Walden Biosciences Completes Enrollment in Phase 2 Trial of WAL0921 for Chronic Kidney Diseases

• Walden Biosciences has completed initial dosing in the first cohort of its Phase 2 basket study evaluating WAL0921 for chronic kidney diseases.
• The Phase 2 study is designed to assess the safety and efficacy of WAL0921 in patients with diabetic nephropathy and rare glomerular kidney diseases.
• Topline data from the first cohort of the multiple ascending dose study is expected by the end of 2024, with rare kidney disease cohorts to follow in early 2025.
• WAL0921 is a first-in-class monoclonal antibody targeting soluble urokinase plasminogen activator receptor (suPAR) to treat podocyte dysfunction.

Walden Biosciences, Inc. has announced the completion of initial dosing for all subjects in the first cohort of its Phase 2 basket study of WAL0921, a novel treatment for chronic kidney diseases. This marks a significant step in the development of a potentially disease-modifying therapy for patients with glomerular kidney diseases and proteinuria.

The Phase 2 study is an adaptive, prospective, multi-center, randomized, double-blind, placebo-controlled trial designed to evaluate the safety, efficacy, pharmacokinetics (PK), and pharmacodynamics (PD) of WAL0921. The trial will enroll up to 96 subjects with glomerular kidney diseases, including diabetic nephropathy (DN), focal segmental glomerulosclerosis (FSGS), treatment-resistant minimal change disease (TR-MCD), IgA nephropathy (IgAN), and primary membranous nephropathy (PMN).

Study Design and Objectives

The study begins with 44 subjects, and may adaptively enroll up to 52 additional subjects. Subjects will be randomized three-to-one (active:placebo) and administered seven sequential IV doses of WAL0921 or placebo every 14 days over a 12-week treatment period, followed by a 24-week follow-up. The primary objectives are to assess the safety and tolerability of WAL0921 in this patient population and to gather proof-of-concept data for each individual kidney disease being assessed.

"This study is unique in that it will establish safety in a multiple ascending dose (MAD) study of WAL0921 in a diseased population and will also serve as proof-of-concept for each individual kidney disease being assessed," said Dr. Andrew Blair, Chief Medical Officer of Walden Biosciences. "The study initially evaluates two ascending doses in subjects with diabetic nephropathy to establish safety and confirm the pharmacodynamic effect of lowering suPAR that we saw in healthy subjects in our Phase 1+ clinical study."
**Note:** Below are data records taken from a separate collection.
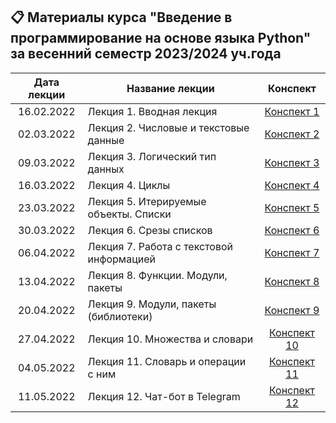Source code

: ## 📋 Материалы курса "Введение в программирование на основе языка Python" за весенний семестр 2023/2024 уч.года

Дата лекции | Название лекции | Конспект  
|:----:|----|:----:|
|16.02.2022| Лекция 1. Вводная лекция| [Конспект 1]() |||
|02.03.2022| Лекция 2. Числовые и текстовые данные | [Конспект 2]() |||
|09.03.2022| Лекция 3. Логический тип данных| [Конспект 3]() |||
|16.03.2022| Лекция 4. Циклы | [Конспект 4]() |||
|23.03.2022| Лекция 5. Итерируемые объекты. Списки | [Конспект 5]() |||
|30.03.2022| Лекция 6. Срезы списков | [Конспект 6]() |||
|06.04.2022| Лекция 7. Работа с текстовой информацией | [Конспект 7]() |||
|13.04.2022| Лекция 8. Функции. Модули, пакеты | [Конспект 8]() |||
|20.04.2022| Лекция 9. Модули, пакеты (библиотеки) | [Конспект 9]() |||
|27.04.2022| Лекция 10. Множества и словари | [Конспект 10]() |||
|04.05.2022| Лекция 11. Словарь и операции с ним | [Конспект 11]() |||
|11.05.2022| Лекция 12. Чат-бот в Telegram | [Конспект 12]() |||
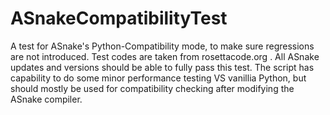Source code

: # ASnakeCompatibilityTest
A test for ASnake's Python-Compatibility mode, to make sure regressions are not introduced.
Test codes are taken from rosettacode.org . All ASnake updates and versions should be able to fully pass this test. The script has capability to do some minor performance testing VS vanillia Python, but should mostly be used for compatibility checking after modifying the ASnake compiler.
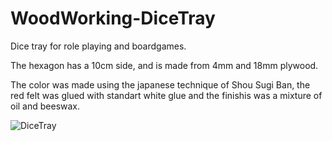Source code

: # WoodWorking-DiceTray

Dice tray for role playing and boardgames.

The hexagon has a 10cm side, and is made from 4mm and 18mm plywood.

The color was made using the japanese technique of Shou Sugi Ban, the red felt was glued with standart white glue and the finishis was a mixture of oil and beeswax.

![DiceTray](https://user-images.githubusercontent.com/11548955/112763424-c5da6980-8fda-11eb-8bb6-64124c2d653c.jpeg)
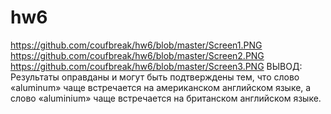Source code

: # hw6
https://github.com/coufbreak/hw6/blob/master/Screen1.PNG
https://github.com/coufbreak/hw6/blob/master/Screen2.PNG
https://github.com/coufbreak/hw6/blob/master/Screen3.PNG
ВЫВОД: Результаты оправданы и могут быть подтверждены тем, что слово «aluminum» чаще встречается на американском английском языке, а слово «aluminium» чаще встречается на британском английском языке.
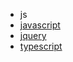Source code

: * js
 * [javascript](/求职/面试题/前端题/js/javascript.md)
 * [jquery](/求职/面试题/前端题/js/jquery.md)
 * [typescript](/求职/面试题/前端题/js/typescript.md)
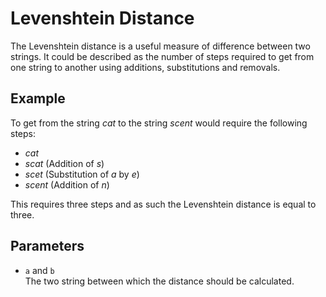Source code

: # Levenshtein Distance

The Levenshtein distance is a useful measure of difference between two strings.
It could be described as the number of steps required to get from one string to
another using additions, substitutions and removals.

## Example

To get from the string *cat* to the string *scent* would require the following
steps:

* *cat*
* *scat* (Addition of *s*)
* *scet* (Substitution of *a* by *e*)
* *scent* (Addition of *n*)

This requires three steps and as such the Levenshtein distance is equal to
three.

## Parameters

* `a` and `b`  
   The two string between which the distance should be calculated.
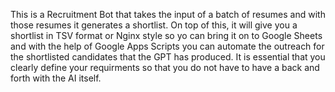 This is a Recruitment Bot that takes the input of a batch of resumes and with those resumes it generates a shortlist. On top of this, it will give you a shortlist in TSV format or Nginx style so yo can bring it on to Google Sheets and with the help of Google Apps Scripts you can automate the outreach for the shortlisted candidates that the GPT has produced. It is essential that you clearly define your requirments so that you do not have to have a back and forth with the AI itself.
WAL0921: Targeting suPAR in Kidney Disease

WAL0921 is a first-in-class, proprietary, humanized monoclonal antibody designed to bind to soluble urokinase plasminogen activator receptor (suPAR) and inhibit its pathological activity. SuPAR is implicated in causing podocyte dysfunction, a key factor in the development and progression of kidney disease. By targeting suPAR, WAL0921 aims to prevent kidney damage, slow disease progression, and potentially restore kidney function.

Prior Clinical Data

The Phase 2 clinical study is supported by positive data from a recently completed Phase 1+ clinical study of WAL0921. This earlier study was a single-center, double-blind, placebo-controlled, single ascending dose study in 40 healthy subjects. The results demonstrated that WAL0921 was safe, well-tolerated, and exhibited a rapid, dose-dependent reduction in free suPAR levels, providing proof-of-biology.

Anticipated Milestones

Walden Biosciences anticipates generating topline data from the first cohort of the Phase 2 study by the end of 2024. The company plans to initiate the rare kidney disease cohorts in early 2025. "We are pleased to have swiftly completed initial dosing of the first cohort in the MAD portion of our Phase 2 study as it moves us one step closer to bringing this potentially disease-modifying treatment to chronic kidney disease patients," stated Blaine McKee, Ph.D., Chief Executive Officer of Walden.